Detroiters want to know what and who was responsible for the neglect in the city’s infrastructure that played a role in last week’s widespread flooding. Sue McCormick of the Great Lakes Water Authority says the blame is not on GLWA, and asserts the organization did everything it could to control the stormwater.
“[The stormwater system] was overwhelmed like the systems were overwhelmed everywhere … the system is not designed for storms of this magnitude.” —Sue McCormick, Great Lakes Water Authority
Listen: CEO of Great Lakes Water Authority Sue McCormick on flooding in Southeast Michigan.
Sue McCormick is CEO of the Great Lakes Water Authority. She says the regional stormwater pumps were fully staffed during last week in anticipation of a rain event. “The question about staffing — was the facility appropriately staffed given the event that was expected? Yes.” McCormick says even with mass flooding on Detroit’s east side, the Connor Creek Pumping Station was working. “The Connor Creek pump did not fail … Pumps remained pumping, but the lights flickered, we had some dimming, but the pump station did not fail.”

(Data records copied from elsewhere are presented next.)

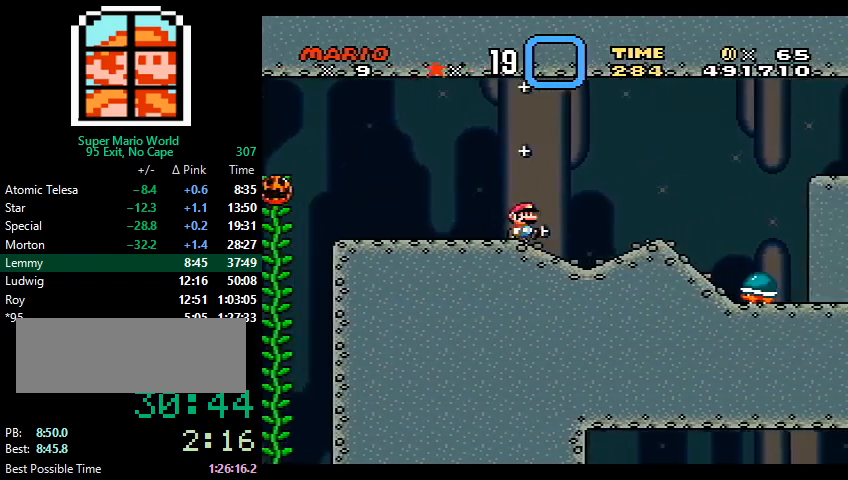
{"buttons": ["B", "Y", "DPAD_RIGHT"], "events": [[300, "B", "down"]]}
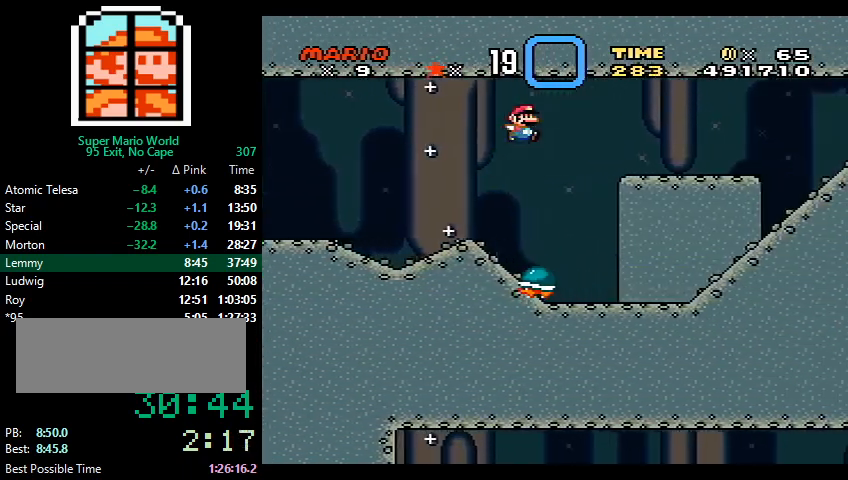
{"buttons": ["Y", "DPAD_RIGHT"], "events": [[100, "B", "up"]]}
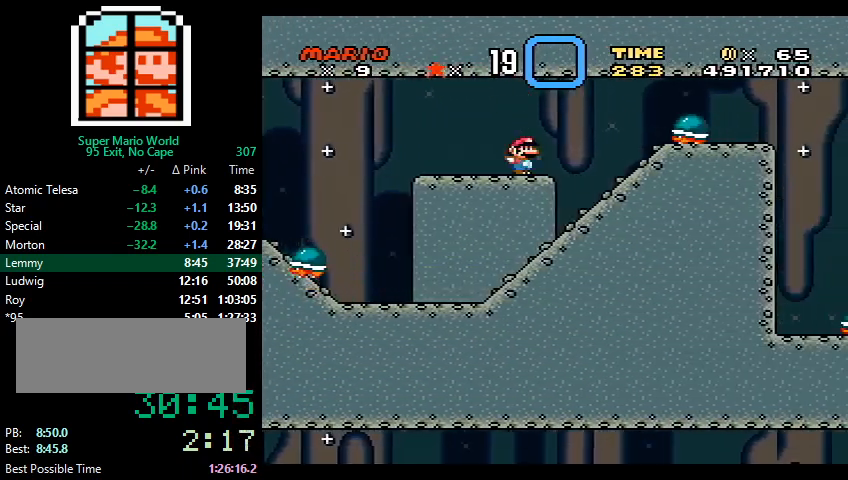
{"buttons": ["Y", "DPAD_RIGHT"], "events": [[33, "B", "down"], [233, "DPAD_UP", "down"], [267, "DPAD_LEFT", "down"], [267, "DPAD_RIGHT", "up"], [267, "DPAD_UP", "up"], [367, "B", "up"], [367, "DPAD_LEFT", "up"], [367, "DPAD_RIGHT", "down"]]}
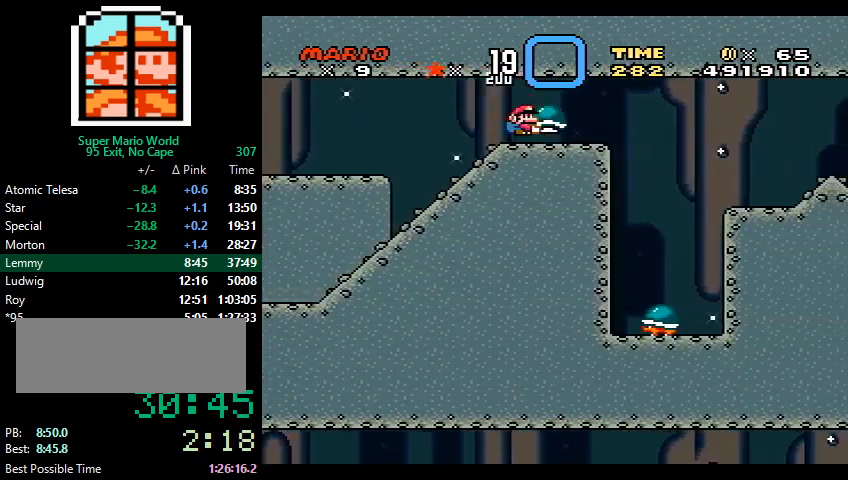
{"buttons": ["B", "Y", "DPAD_RIGHT"], "events": [[200, "B", "down"]]}
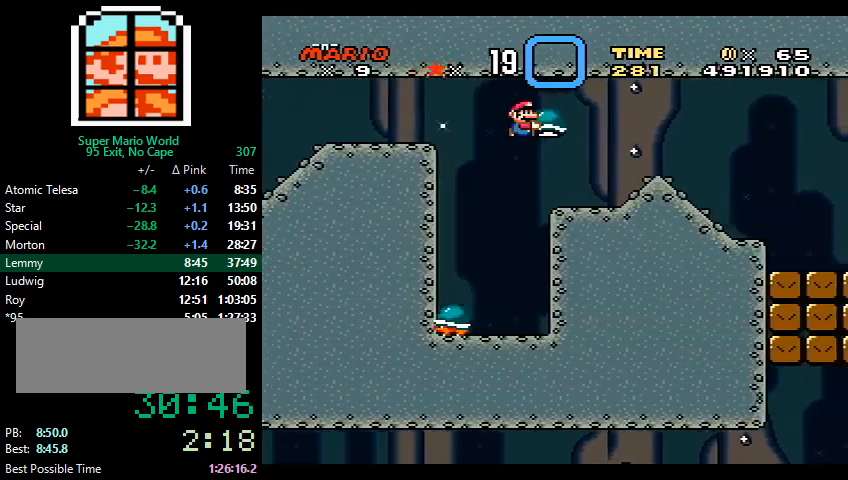
{"buttons": ["Y", "DPAD_RIGHT"], "events": [[100, "B", "up"], [167, "B", "down"], [267, "B", "up"]]}
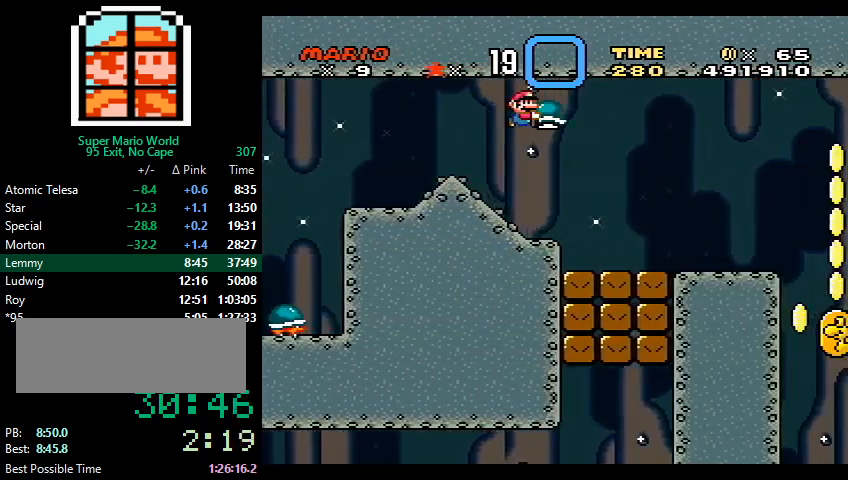
{"buttons": ["Y", "DPAD_RIGHT"], "events": []}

McCormick says to separate the storm infrastructure from the regular sewage system, it would cost around $17 billion, and, “for Detroit alone, it would be about $8 billion.” She says human error was not the cause of the flooding, but rather the size of the storm. “[The stormwater system] was overwhelmed like the systems were overwhelmed everywhere … the system is not designed for storms of this magnitude.”